Нитью вьющий с вершины
Тканями лёг белый снег…»
Ямабэ Акахито
…Quo vadis? Камо грядеши? Куда идёшь?
В сопровождении свиты и охраны римский император Филипп, родом этнический араб, только сегодня вместе со своими легионами прибывший с Востока в Рим и уже успевший побывать в державном сенате, верхом на арабском скакуне теперь направлялся в термы Каракаллы. Не только конь императора, но и все прочие жеребцы, задействованные в императорском эскорте, безжалостно давили копытами камни и землю великого италийского и мирового града, словно эти камни и земля были для них чужими.
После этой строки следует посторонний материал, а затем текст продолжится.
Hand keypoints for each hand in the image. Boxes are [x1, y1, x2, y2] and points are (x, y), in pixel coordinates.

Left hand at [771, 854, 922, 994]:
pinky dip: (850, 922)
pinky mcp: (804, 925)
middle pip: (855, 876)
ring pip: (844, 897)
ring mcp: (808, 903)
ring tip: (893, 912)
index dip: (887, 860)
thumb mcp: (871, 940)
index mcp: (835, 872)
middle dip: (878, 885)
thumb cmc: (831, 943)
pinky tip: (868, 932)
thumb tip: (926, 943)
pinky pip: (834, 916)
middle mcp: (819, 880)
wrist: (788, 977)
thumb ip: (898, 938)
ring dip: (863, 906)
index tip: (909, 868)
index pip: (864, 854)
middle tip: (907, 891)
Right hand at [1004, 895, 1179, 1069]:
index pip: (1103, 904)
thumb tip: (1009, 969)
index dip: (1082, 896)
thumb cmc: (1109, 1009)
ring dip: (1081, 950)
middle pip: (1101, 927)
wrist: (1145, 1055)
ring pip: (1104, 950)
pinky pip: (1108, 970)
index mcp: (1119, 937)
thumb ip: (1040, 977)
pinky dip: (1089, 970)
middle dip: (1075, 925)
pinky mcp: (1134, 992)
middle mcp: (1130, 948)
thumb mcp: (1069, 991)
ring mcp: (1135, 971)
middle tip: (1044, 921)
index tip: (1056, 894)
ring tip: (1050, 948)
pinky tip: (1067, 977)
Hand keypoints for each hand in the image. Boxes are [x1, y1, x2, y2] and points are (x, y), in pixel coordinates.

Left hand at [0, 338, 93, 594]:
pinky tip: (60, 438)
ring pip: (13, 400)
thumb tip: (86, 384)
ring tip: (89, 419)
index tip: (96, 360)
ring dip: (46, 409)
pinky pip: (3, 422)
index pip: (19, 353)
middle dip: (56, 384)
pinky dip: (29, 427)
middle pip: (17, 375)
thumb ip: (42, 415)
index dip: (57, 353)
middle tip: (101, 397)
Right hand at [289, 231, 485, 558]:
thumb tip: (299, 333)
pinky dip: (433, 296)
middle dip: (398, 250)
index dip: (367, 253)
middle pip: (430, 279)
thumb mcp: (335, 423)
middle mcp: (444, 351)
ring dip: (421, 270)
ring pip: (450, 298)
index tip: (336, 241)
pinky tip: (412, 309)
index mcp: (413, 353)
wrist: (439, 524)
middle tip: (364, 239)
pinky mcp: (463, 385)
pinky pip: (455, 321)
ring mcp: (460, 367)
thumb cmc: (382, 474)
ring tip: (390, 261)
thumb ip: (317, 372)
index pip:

И для двуногих, и для четвероногих.
Реальность всегда многоцветна, и нынешний законный владыка огромной империи, раскинувшейся в Европе, Азии и Африке, никогда не смотрел на мир через чёрно-белую призму, но сейчас всё многоцветье стало вдруг одноцветным, кристально белоснежным, как незримые христианские ангелы. Иные краски не просто померкли, а как будто умерли: император вот так, походя, ни за что ни про что, отправил их восприятие в игнор. Так впервые влюблённый юноша видит перед собой исключительно небесное создание без тени девичьих недостатков. И, казалось бы, причём тут небесные ангелы, ведь они бесплотны?
А ларчик просто открывался.
Всё объяснялось тем, что душа государя летела в бани, желудок жаждал алкоголя; либидо – секса, разум – власти; спина от переутомления хотела расслабиться и отдохнуть, а намозоленные ягодицы – выпрыгнуть из седла. Всё тело целиком настоятельно требовало массажа и вод: если уж не сугубо термальных, то разных температур. Потому сейчас и не было у бывалого любителя скакунов и бешеных скачек молодецкого гарцевания. И вид молодецкий… притупился.
Филипп словно принял на грудь духовную скрепу, а потом и все остальные радости мира. Внутри его черепной коробки вспыхнуло: «Я – государь всея Рима! Я не просто императорствовать – я державничать буду! Рачительно хозяйничать, ибо не временщик, а пришёл сюда всерьёз и налолго!»
Множество иных мыслей внезапно пробежалось по извилинам мужчины, но после уже обдуманной ключевой ни одну Филипп не успел ухватить за хвост, ибо все они быстро сбились в бесформенную кучу. Вздулись и взбурлили, как море во время бури, однако затем… из кипящей смолистой жидкости медленно выползло два потока: один поток – о любви и романтике (в дымке проплыл неясный образ юной весталки), второй – об абсолютной власти, кайфово развращающей абсолютно.